Appointments 317-208-3866

Total Shoulder Postop Discharge Instructions

Medications

  • Regular Tylenol (acetaminophen), 1-2 tablets may be taken every 4-6 hours, if needed, for discomfort
  • Review medication instruction sheet given by your nurse for your prescription medications

Diet

  • Regular – Eat a well-balanced diet
  • A Multi-vitamin capsule each morning for 1 month is encouraged

Incision / Line Care

  • Your sutures will be removed 10-14 days after surgery at your follow-up visit with Dr. Badman. You should keep the incision covered by a bandage or waterproof dressing until the sutures are removed.
  • If you notice any of the following symptoms of infection, please call Dr. Badman’s office
    immediately:

    • Drainage from the incision
    • The incision becomes red and very hot
    • You develop a fever over 101.5 degrees

Bathing / Showers

  • You may shower 2-3 days after your surgery. You should cover the incision with a waterproof dressing. DO NOT APPLY LOTIONS OR CREAMS OR ANTIBIOTIC GELS TO THE INCISION SITE.
  • YOUR IMMOBILIZER MAY BE TAKEN OFF FOR SHOWER PURPOSES BUT WHILE OUT OF SLING PLACE ARM ON BELLY. YOU MAY GENTLY STRAIGHTEN THE ARM DOWN TO THE SIDE AND WASH UNDERNEATH YOUR ARMPIT AS WELL.

Shoulder Sling/ Immobilizer

It is important that you use your sling or immobilizer full time until it is removed by Dr. Badman. This generally takes around 4-6 weeks. This is important because to enter your shoulder, a rotator cuff muscle is taken off the bone and then repaired at the end of your surgery. If you move your arm too rapidly too soon this may damage the repair and result in a poor outcome for your replacement.

Daily Activity

  • Straightening your elbow and moving your wrist several times a day is extremely important after your surgery. This will prevent stiffness from setting into the elbow and may prevent the feeling of your fingers falling asleep.
  • You may not drive a car without your surgeon’s approval. The decision to resume driving your car is usually made by your surgeon around 6 weeks postoperatively.

Sleeping

  • Most patients find it more comfortable to sleep in a recliner for the first 2-4 weeks after surgery. You may also try sleeping in your own bed with several pillows to help elevate your chest and prevent strain and pain on your shoulder.
  • Your sling should be worn while you sleep to prevent you from twisting and injuring arm at night.

    Average Recovery Time

    • First 6 Weeks: Immobilizer in place; frequent soreness, stiffness and pain; therapy at 3-4 weeks
    • 3 Months: Soreness/Stiffness begin to resolve and motion improves; transition to home therapy
    • 6-9 Months: Optimum; continued improved motion and strength till 12-18 months postop

Lifelong Fitness.

The goal of your surgery is a shoulder that will allow you good motion and the ability to do your everyday activities without pain. This shoulder is NOT INDESTRUCTIBLE. Avoid lifting anything overhead greater than 20-30 pounds. General conditioning of the shoulder is recommended and can include:

  • Bicep Curls and Tricep Extensions
  • Nautilus type chest presses (free weight bench press should be avoided)
  • Swimming
  • Golf
  • Tennis

Preventing Infection

Preventing infection is extremely important for the rest of your life. Your new joint is artificial and does not have your body’s natural protection against infection. Bacteria from a variety of sources can enter your bloodstream and invade the area surrounding your new joint. This can eventually cause it to become loose and painful. A list of possible sources of infection follows, along with things you can do to minimize the risk to your new joint.

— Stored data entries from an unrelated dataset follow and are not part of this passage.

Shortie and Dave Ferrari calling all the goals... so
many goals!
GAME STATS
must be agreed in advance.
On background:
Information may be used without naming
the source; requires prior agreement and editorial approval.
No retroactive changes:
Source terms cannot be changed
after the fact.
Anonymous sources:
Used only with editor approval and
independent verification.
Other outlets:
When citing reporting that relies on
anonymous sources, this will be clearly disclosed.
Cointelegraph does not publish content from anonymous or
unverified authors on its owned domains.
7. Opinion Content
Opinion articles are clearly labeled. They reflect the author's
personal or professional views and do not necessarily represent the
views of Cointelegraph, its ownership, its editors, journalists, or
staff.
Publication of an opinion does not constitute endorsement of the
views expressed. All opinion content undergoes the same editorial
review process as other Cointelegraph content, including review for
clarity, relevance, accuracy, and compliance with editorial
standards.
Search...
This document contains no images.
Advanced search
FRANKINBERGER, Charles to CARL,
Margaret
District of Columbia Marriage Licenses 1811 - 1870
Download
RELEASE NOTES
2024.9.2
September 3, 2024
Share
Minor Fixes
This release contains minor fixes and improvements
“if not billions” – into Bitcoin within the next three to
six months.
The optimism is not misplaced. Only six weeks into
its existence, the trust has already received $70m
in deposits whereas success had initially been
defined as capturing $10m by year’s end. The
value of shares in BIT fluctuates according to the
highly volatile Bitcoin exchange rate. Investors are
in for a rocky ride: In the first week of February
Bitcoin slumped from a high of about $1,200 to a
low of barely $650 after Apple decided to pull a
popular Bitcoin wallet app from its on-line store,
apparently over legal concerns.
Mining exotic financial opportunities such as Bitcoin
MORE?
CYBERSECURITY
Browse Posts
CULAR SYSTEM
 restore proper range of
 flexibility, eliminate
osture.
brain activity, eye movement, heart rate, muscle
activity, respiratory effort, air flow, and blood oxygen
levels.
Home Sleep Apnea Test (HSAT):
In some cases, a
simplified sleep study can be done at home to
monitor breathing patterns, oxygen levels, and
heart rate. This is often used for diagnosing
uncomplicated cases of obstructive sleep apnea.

  • Dental Work: Cleaning, drilling, extraction, root canal. Take antibiotics as prescribed prior to dental work
  • Tattoos
  • Urinary Tract or Bladder Infection: Symptoms: Pain, burning, fever, blood in the urine, increased need to urinate. See your internist immediately
  • Infection in the ears, throat, vagina, etc. Symptoms: Pain, fever, redness or drainage. See your internist immediately
  • Any invasive procedure, for example, proctoscope, cystoscope, colonoscopy: Inform your doctor that you have an artificial joint and need to be given antibiotics to protect it during these tests.

Followup Instructions

Contact 317-208-3866 for questions or concerns; Otherwise follow-up as scheduled in approximately 2 weeks postoperatively.